Ali’s people skills and empathy also drive his community giveback. Four years ago, he began mentoring with Big Brothers and Sisters of Calgary and Area, and Hull Services.
Mentoring comes naturally to Ali. As the youngest of seven siblings (his family immigrated to Hamilton, Ont., from Kuwait during the first Gulf War when Ali was five), he is the closest uncle in age to his numerous nephews and nieces, so they often sought him out for support and guidance about school and life decisions.
When Ali left that large extended family in Ontario in 2011 and came to Calgary, that informal mentoring role disappeared. He says a bit of that void drove him to formal mentoring, but he also wanted to mentor someone not related to him.
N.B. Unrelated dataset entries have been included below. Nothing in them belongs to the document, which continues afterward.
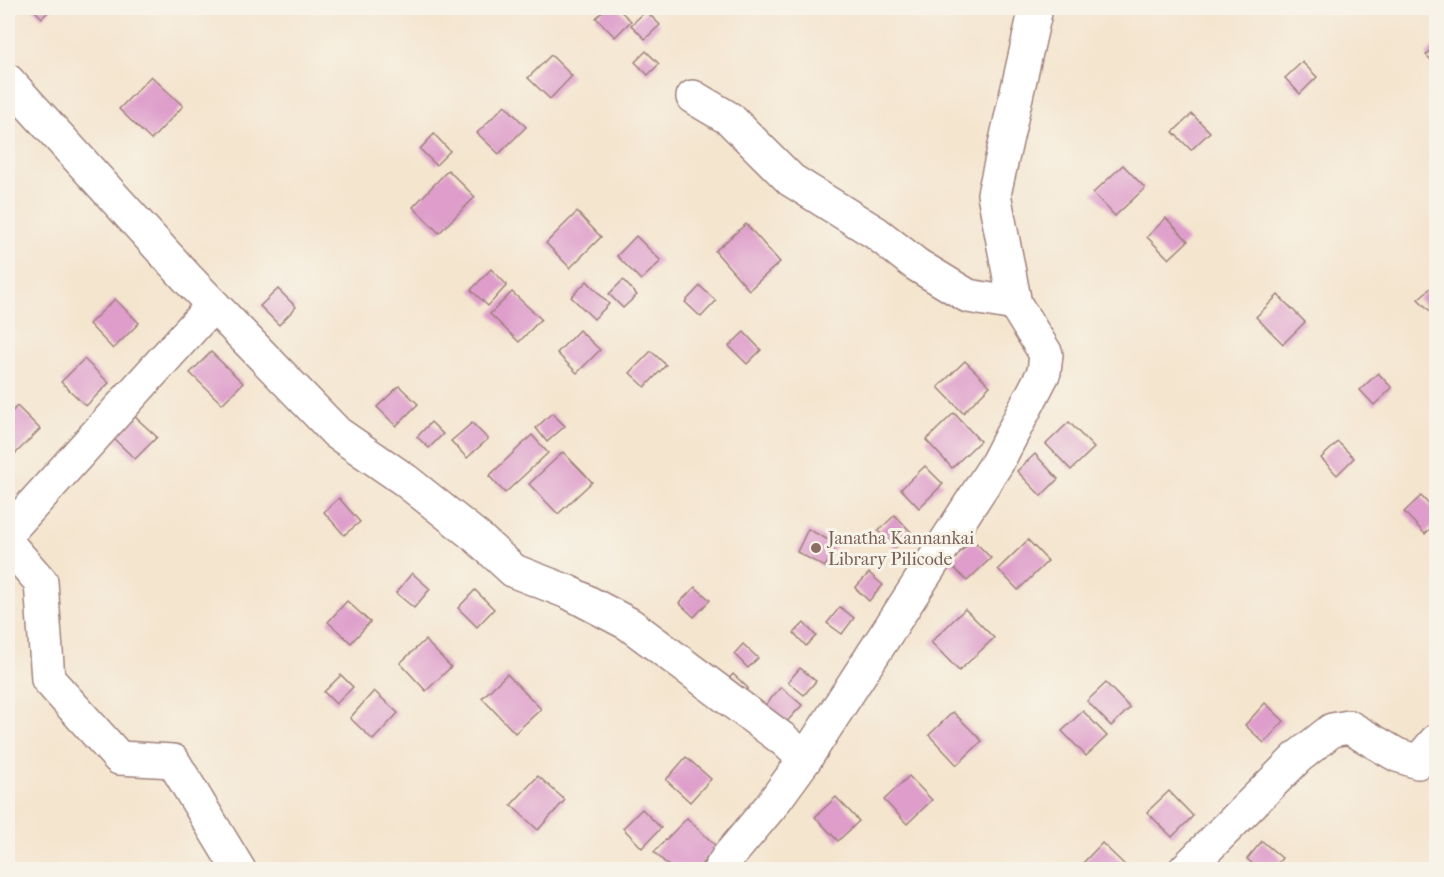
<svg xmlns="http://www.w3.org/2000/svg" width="1444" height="877" font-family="'IM FELL French Canon',serif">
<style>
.building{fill:#de9dcb}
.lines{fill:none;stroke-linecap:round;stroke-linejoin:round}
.minor-casing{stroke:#9f827d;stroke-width:36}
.minor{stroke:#fff;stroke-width:33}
.education-dot{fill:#8d6e63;stroke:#f7f3e8;stroke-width:2}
.labels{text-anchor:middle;stroke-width:6;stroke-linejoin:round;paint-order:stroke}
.education-label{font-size:18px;fill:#785e54;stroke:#f7f3e8;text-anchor:start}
</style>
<rect width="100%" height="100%" fill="#f7f3e8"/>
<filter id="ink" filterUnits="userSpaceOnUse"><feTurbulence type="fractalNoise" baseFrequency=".0167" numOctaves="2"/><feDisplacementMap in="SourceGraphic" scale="12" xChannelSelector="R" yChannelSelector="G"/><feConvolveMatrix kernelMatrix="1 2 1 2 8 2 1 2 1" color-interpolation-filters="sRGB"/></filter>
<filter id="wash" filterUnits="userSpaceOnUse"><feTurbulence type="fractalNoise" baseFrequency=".008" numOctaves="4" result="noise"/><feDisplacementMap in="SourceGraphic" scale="24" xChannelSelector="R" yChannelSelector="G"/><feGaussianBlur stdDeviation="1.35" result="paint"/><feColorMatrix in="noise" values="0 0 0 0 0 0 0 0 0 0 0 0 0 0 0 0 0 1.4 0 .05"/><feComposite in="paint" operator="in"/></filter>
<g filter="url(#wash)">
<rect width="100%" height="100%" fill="#f4e5cf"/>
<g id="blocks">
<g class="building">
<path d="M32,8h20l-10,10z"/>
<path d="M606,8h11l14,13 -16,16 -19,-19z"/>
<path d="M646,11l14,14 -15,14 -14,-14z"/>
<path d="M1436,45v20l-10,-10z"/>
<path d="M646,51l13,13 -11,11 -13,-13z"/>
<path d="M551,55l21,21 -22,23 -22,-21z"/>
<path d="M1302,62l15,15 -17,17 -15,-16z"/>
<path d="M151,76l32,30 -32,34 -32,-31z"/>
<path d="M505,105l21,22 -27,27 -22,-21z"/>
<path d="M1192,114l18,18 -19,18 -18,-18z"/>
<path d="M434,134l16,17 -14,14 -16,-16z"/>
<path d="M1123,165l22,23 -30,28 -22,-23z"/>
<path d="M448,170l27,27 -36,36 -26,-26z"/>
<path d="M577,212l24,25 -31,31 -24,-25z"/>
<path d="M1166,218l22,23 -19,18 -22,-22z"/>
<path d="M746,224l34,38 -31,28 -34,-39z"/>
<path d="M636,236l25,25 -20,19 -24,-24z"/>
<path d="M491,269l16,16 -19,21 -17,-16z"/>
<path d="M623,280l14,15 -14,13 -14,-14z"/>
<path d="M587,281l22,23 -15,15 -23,-22z"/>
<path d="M700,286l16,15 -15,16 -16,-15z"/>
<path d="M1432,287l4,5v16l-4,5 -14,-14z"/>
<path d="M278,289l18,18 -17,18 -19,-19z"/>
<path d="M512,292l29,27 -22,23 -29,-28z"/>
<path d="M1278,295l27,27 -22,22 -27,-27z"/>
<path d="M115,299l24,24 -26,26 -24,-25z"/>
<path d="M579,330l21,20 -23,23 -20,-20z"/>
<path d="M744,332l17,18 -14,14 -18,-18z"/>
<path d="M651,351l15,14 -21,22 -15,-14z"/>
<path d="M211,352l32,31 -21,21 -32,-31z"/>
<path d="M84,359l25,24 -23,23 -25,-24z"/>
<path d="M965,361l25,25 -27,27 -25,-26z"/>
<path d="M1378,373l14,15 -18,17 -14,-15z"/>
<path d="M399,386l19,18 -22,22 -19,-19z"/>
<path d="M17,406l23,23 -28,28 -4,-5v-36z"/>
<path d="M552,413l13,13 -18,16 -11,-14z"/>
<path d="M954,413l26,28 -28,27 -26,-28z"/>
<path d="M133,415l24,22 -22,22 -23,-22z"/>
<path d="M431,422l12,12 -14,14 -12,-11z"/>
<path d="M1069,422l25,26 -23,22 -25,-26z"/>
<path d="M472,423l16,16 -21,19 -16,-17z"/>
<path d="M532,435l16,18 -43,40 -16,-17z"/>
<path d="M1338,442l16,16 -17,17 -16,-17z"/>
<path d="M563,452l29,30 -34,32 -29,-30z"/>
<path d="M1035,454l23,25 -17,17 -24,-25z"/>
<path d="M925,466l18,18 -24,24 -18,-19z"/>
<path d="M1421,496l15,16v11l-11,11 -21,-22z"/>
<path d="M339,498l21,24 -16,13 -20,-23z"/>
<path d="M895,515l16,17 -16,16 -17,-17z"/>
<path d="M808,529l28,15 -11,23 -28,-15z"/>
<path d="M973,540l18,18 -24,23 -18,-18z"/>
<path d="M1028,540l20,21 -30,29 -20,-21z"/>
<path d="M412,573l18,16 -16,19 -18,-15z"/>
<path d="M869,573l14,12 -14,16 -14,-13z"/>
<path d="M695,587l15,13 -16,17 -15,-14z"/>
<path d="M475,590l19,19 -17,18 -19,-19z"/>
<path d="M347,601l23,21 -19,21 -23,-21z"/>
<path d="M840,607l14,11 -12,16 -15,-11z"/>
<path d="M965,609l29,29 -35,33 -28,-29z"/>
<path d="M804,623l12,13 -10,10 -12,-13z"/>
<path d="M425,640l26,27 -25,24 -26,-28z"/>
<path d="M743,644l15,14 -10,10 -14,-14z"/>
<path d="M800,668l16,13 -12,14 -16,-13z"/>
<path d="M507,674l34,35 -26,24 -33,-35z"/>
<path d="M733,674l15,14 -9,10 -15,-14z"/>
<path d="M341,675l12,12 -17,17 -12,-12z"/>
<path d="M1106,683l24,25 -19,18 -24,-25z"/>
<path d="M781,687l21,18 -20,22 -20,-18z"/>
<path d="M374,691l24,22 -25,27 -23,-22z"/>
<path d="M1265,703l19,18 -20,22 -19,-18z"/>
<path d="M1083,711l24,25 -21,20 -24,-25z"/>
<path d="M953,712l29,29 -25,24 -28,-30z"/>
<path d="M686,757l25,22 -21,23 -24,-22z"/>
<path d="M538,776l27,24 -27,30 -27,-25z"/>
<path d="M909,776l23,24 -25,24 -23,-24z"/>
<path d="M1169,791l24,25 -21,21 -25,-25z"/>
<path d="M836,797l23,24 -21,20 -23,-24z"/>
<path d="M642,809l19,19 -19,20 -19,-20z"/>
<path d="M687,818l30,29 -21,23h-23l-19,-18z"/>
<path d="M1262,841l20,17 -10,12h-12l-13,-11z"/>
<path d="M1102,843l24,23 -3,4h-33l-7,-7z"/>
</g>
</g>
</g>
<g filter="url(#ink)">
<use href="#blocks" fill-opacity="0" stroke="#9f827d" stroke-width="1.5"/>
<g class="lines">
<g class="minor-casing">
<g id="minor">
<path d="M8,81l181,199 148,153 68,47 73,58 36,33 54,21 61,32 155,116 21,19 -35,48 -42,50 -8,13"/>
<path d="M693,97l37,22 61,61 85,53 41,32 51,31 47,8"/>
<path d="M8,532l205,-227"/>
<path d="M8,544l33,38 7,97 71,79 54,3 66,109"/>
<path d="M805,759l192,-296 47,-91 2,-18 -31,-50 -21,-110 42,-186"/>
<path d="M1185,870l113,-113 34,-27 17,-3 48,28 21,7 18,-21"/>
</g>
</g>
<use href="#minor" class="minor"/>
</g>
</g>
<circle class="education-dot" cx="816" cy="548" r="6"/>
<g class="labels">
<g class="education-label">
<text x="828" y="544">Janatha Kannankai<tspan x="828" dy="21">Library Pilicode</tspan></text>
</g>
</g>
<rect width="1444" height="877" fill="none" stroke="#f7f3e8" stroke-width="30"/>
</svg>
“I had to go through some tough times myself and I figured it out. But not everybody figures things out. Not everybody has the coping skills or the support to figure things out,” he says.
Hull Services paired Ali with a 12-year-old who suffered from social anxiety, lacked social skills and friends, and spent a lot of time online.
“There’s often a lot of negativity online around video games which some kids then bring into the real world. They often don’t know how to interact and be respectful,” he says.
Ali built a relationship with the boy and introduced him to the things he liked to do, including board games and role-playing table-top games.
Over the course of two years the boy’s parents witnessed their son’s transformation from awkward shyness to confidence, renewed interest in school and friendship. Hull Services recognized Ali with a Mentor of the Year award for his efforts.
“The best thing for me was when he told me that I taught him how to care for others. It brings a tear to my eyes,” says Ali, who is married and says he also is planning to have a family — “but maybe not as big as the one I came from.”
Ali is now mentoring a 16-year-old boy who lives in a group home.